Fitzgerald’s dominant theme in The Great Gatsby focuses on the corruption of

the American Dream. By analyzing high society during the 1920s through the

eyes of narrator Nick Carraway, the author reveals that the American Dream

has transformed from a pure ideal of security into a convoluted scheme of

materialistic power. In support of this message, Fitzgerald highlights the

original aspects as well as the new aspects of the American Dream in his

tragic story to illustrate that a once impervious dream is now lost forever to

the American people.

The foundation qualities of the American Dream depicted in The Great

Gatsby are perseverance and hope. The most glorified of these characteristics

is that of success against all odds. The ethic of hard work can be found in the

life of young James Gatz, whose focus on becoming a great man is carefully

documented in his “Hopalong Cassidy” journal. When Mr Gatz shows the

tattered book to Nick, he declares, “‘Jimmy was bound to get ahead. He

always had some resolves like this or something. Do you notice what he’s got

about improving his mind? He was always great for that.’” (pg 182) The

journal portrays the continual struggle for self-improvement which has defined

the image of America as a land of opportunity. By comparing the young

James Gatz to the young Benjamin Franklin, Fitzgerald proves that the

American Dream is indeed able to survive in the face of modern society. The

product of hard work is the wistful Jay Gatsby, who epitomizes the purest

characteristic of the American Dream: everlasting hope. His burning desire to

win Daisy’s love symbolizes the basis of the old dream: an ethereal goal and a

never-ending search for the opportunity to reach that goal. Gatsby is first seen

late at night, “standing with his hands in his pockets” and supposedly “out to

determine what share [is] his of our local heavens” (pg 25). Nick watches

Gatsby’s movements and comments:

“-he [stretches] out his arms toward the dark water in a curious

way, and as far as I [am] from him I [can swear] he [is]
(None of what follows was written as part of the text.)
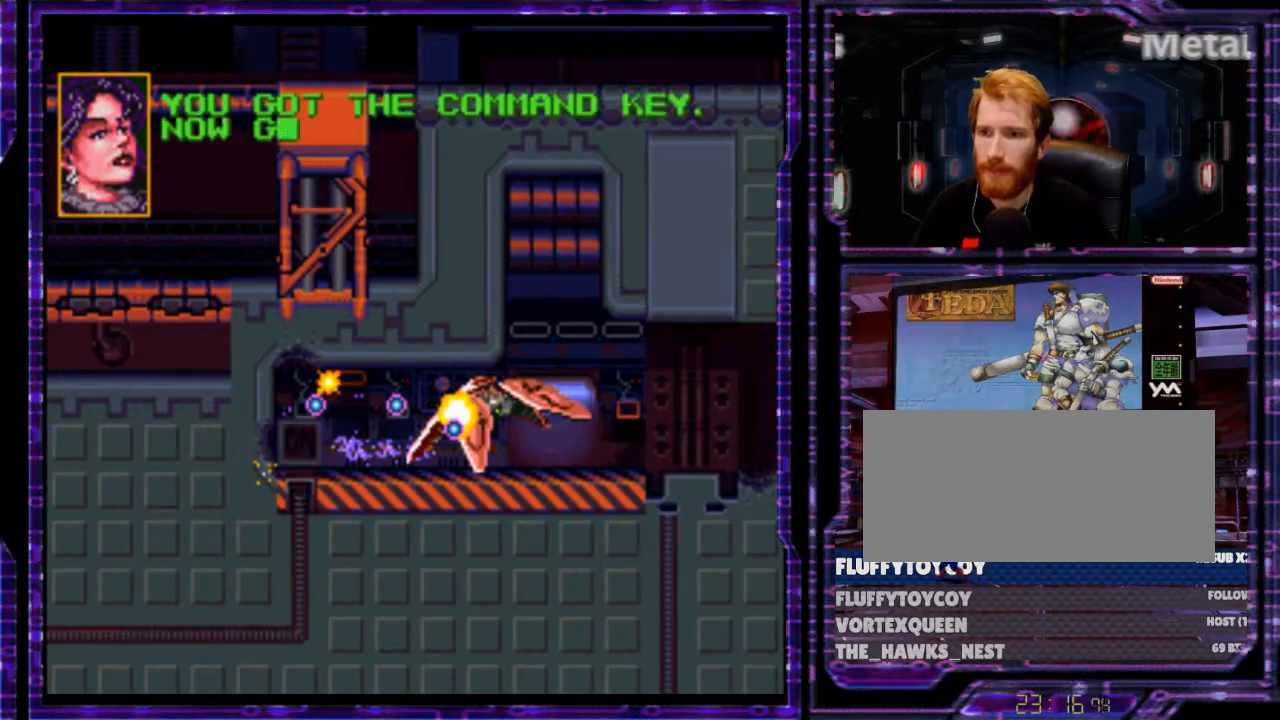
{"buttons": ["B", "Y", "DPAD_LEFT"], "events": [[200, "B", "up"], [300, "B", "down"]]}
trembling. Involuntarily I [glance] seaward-and [distinguish]

nothing except a single green light, minute and far away, that

might [be] the end of the dock.” (pg 25)

Gatsby’s goal gives him a purpose in life and sets him apart from the rest of

the upper class. He is constantly striving to reach Daisy, from the moment he

is seen reaching towards her house in East Egg to the final days of his life,

patiently waiting outside Daisy’s house for hours when she has already

decided to abandon her affair with him. Gatsby is distinguished as a man who

retains some of the purest traits of the old dream, but loses them by

attempting to reach his goals by wearing the dream’s modern face.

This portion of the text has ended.